Experts make the most significant progress of the last decade

Jun 5, 2012 12:43 GMT  ·  By
This large copper cylindrical vessel is the Enriched Xenon Observatory 200's (EXO-200) time projection chamber, the part of the detector that contains the liquid xenon
   This large copper cylindrical vessel is the Enriched Xenon Observatory 200's (EXO-200) time projection chamber, the part of the detector that contains the liquid xenon

An international collaboration of researchers has just placed the most precise set of restraints on the nature of neutrinoless double beta decay, a form of atomic decay that can be used to establish the mass of neutrinos with great precision. In turn, this could be used to unlock the mysteries of the Universe.

Neutrinos are extremely small, non-zero-mass, electrically-neutral particles that pass through everything without interacting all that much. Since physicists first detected the particle, only several instances were confirmed over the decades.

For years, scientists have proposed the existence of a hypothetical and rare process involving the radioactive decay of atomic nuclei, but they were thus far unable to study it due to measurement limitations.

This was finally made possible through the use of the Enriched Xenon Observatory (EXO-200). Experts at the California Institute of Technology (Caltech), the Stanford University and the SLAC National Accelerator Laboratory worked together on this investigation.

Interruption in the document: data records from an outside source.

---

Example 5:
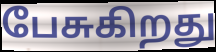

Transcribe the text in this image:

பேசுகிறது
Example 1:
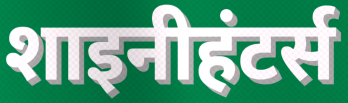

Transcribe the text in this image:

शाइनीहंटर्स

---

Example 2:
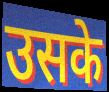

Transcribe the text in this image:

उसके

The sensitive measurements the group obtained are the most precise collected over the past ten years, and hold great promise for finally allowing this line of research to advance. A deeper understanding of the laws of the Universe is within our grasp.

In a paper to be published in an upcoming issue of the esteemed scientific journal Physical Review Letters, the 80-strong team of experts behind this study suggests that the new data could eventually be used to determine why more matter than antimatter exists in the Universe.

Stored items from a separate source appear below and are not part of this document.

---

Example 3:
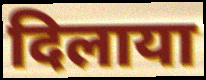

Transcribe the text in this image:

दिलाया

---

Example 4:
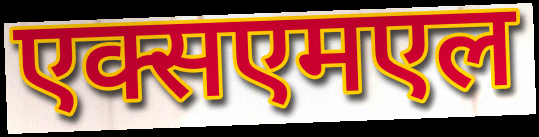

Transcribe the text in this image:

एक्सएमएल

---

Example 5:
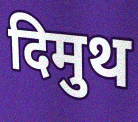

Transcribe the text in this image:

दिमुथ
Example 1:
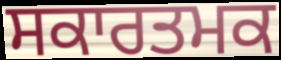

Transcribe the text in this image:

ਸਕਾਰਤਮਕ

A normal beta decay process, the group says, occurs when two neutrons turn into two protons inside the unstable nucleus of an atom. The process releases two electrons and two antineutrinos. However, it was hypothesized a while back that the process could occur without the release of antineutrinos.

“People have been looking for this process for a very long time. It would be a very fundamental discovery if someone actually observes it,” EXO-200 team member and Caltech senior research associate in physics, emeritus, Petr Vogel, explains.

Since a single beta decay always produces a neutrino, it stands to reason that a double beta decay should produce two. But this implies that one of the neutrinos needs to act as the antiparticle for the other neutrino, a behavior that is not predicted by the Standard Model.

Therefore, if the neutrinoless double beta decay is discovered, the Standard Model would be proven to be in error, something that has not been demonstrated for at least 40 years. The implications would force us to reconsider most of the things we now about the particle world.